Get plug and play, privacy-friendly and GDPR/CCPA compliant statistics for WordPress with Koko Analytics.
Danny van Kooten

HTML compression on popular websites

TLDR: I grabbed a list of the 10.000 most popular domains on the internet, downloaded their homepage and checked for compression techniques. Surprisingly, quite a few of them (~8%) are not applying any kind of compression at all with some of them leaving terabytes of potential monthly data savings on the table ($$$ + a slower website).

Some notable entries that caught my eye are the websites of the US Department of State, multiple country specific branches of Lidl, the Python programming language, Klarna and Zapier.

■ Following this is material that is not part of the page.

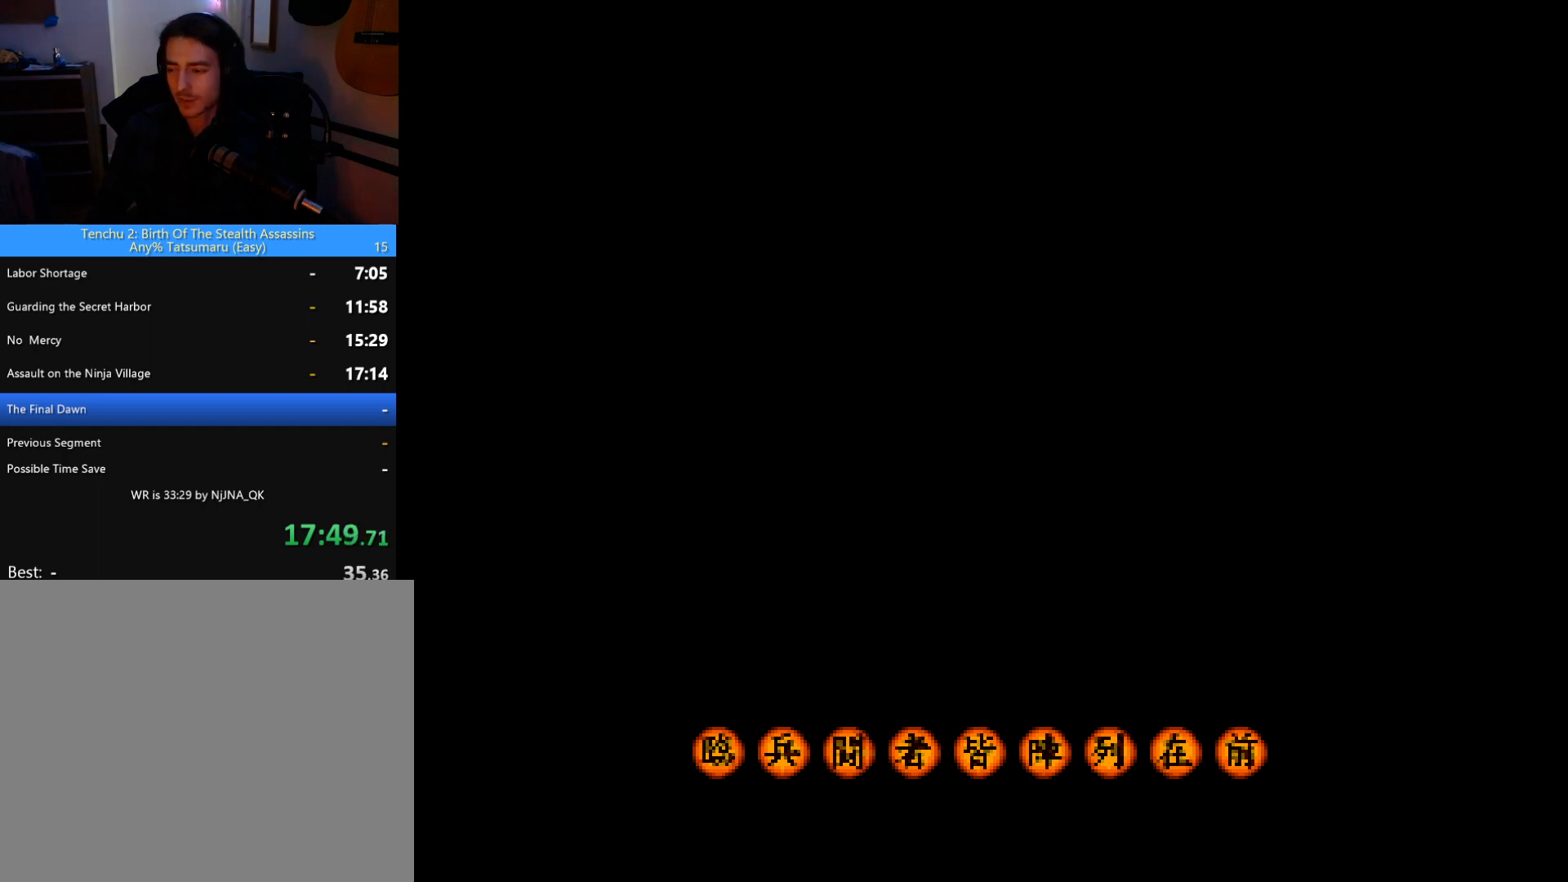
{"buttons": ["DPAD_UP"], "left_stick": "center", "button_events": []}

At its core, a website is just a collection of text, image and video files.

The text files include the actual content of the site (HTML), how this content should be displayed (CSS) and any dynamic code that should run in your browser (JavaScript).

All of these text files are highly suitable for lossless compression, which replaces repeated text patterns with a pointer to the previous occurrence of the pattern. As a result, larger text files result in higher compression ratios. Compression ratios of well over 80% are not uncommon, especially for files well over 100 kB.

All things considered, compression is a net win for everyone involved:

  • As a website owner, your bill for outgoing network traffic is lower.
  • As a website visitor, you’re downloading fewer data so the website loads faster.

Gzip and Brotli are the 2 most commonly used compression algorithms used on the web right now. Both strike a nice balance between compression rates and performance and most web server software (like Nginx or Caddy) has support for these built-in.

You would think any website with millions of unique per visitors per month would be using compression, right? Let’s find out!

10.000 HTTP requests later

I grabbed a list of the top 10.000 domains on the internet (according to their Alexa rank) and then made an HTTP request to each of them, discarding any error responses or requests that failed to return a response within 10 seconds.

The User-Agent HTTP header was set to match that of my browser. Accept-Encoding was set to br, gzip, deflate, again matching that of my browser.

To get the amount of bytes that could be saved by applying compression, I ran the response body through Golang’s compress/gzip using the default compression level.


Successful requests

Of all 10000 HTTP requests, just under 7900 managed to return a successful HTML response in under 10 seconds.

7885
2015
  • HTTP 200 OK
  • Non-OK response / request timed out

Compression

Of these 7900 HTML responses, about 8% did not apply any compression.

5028
2190
663
4
  • Gzip
  • Brotli
  • None
  • Deflate

On average, about 55 kB of data transfer could be saved by enabling compression on these HTML responses.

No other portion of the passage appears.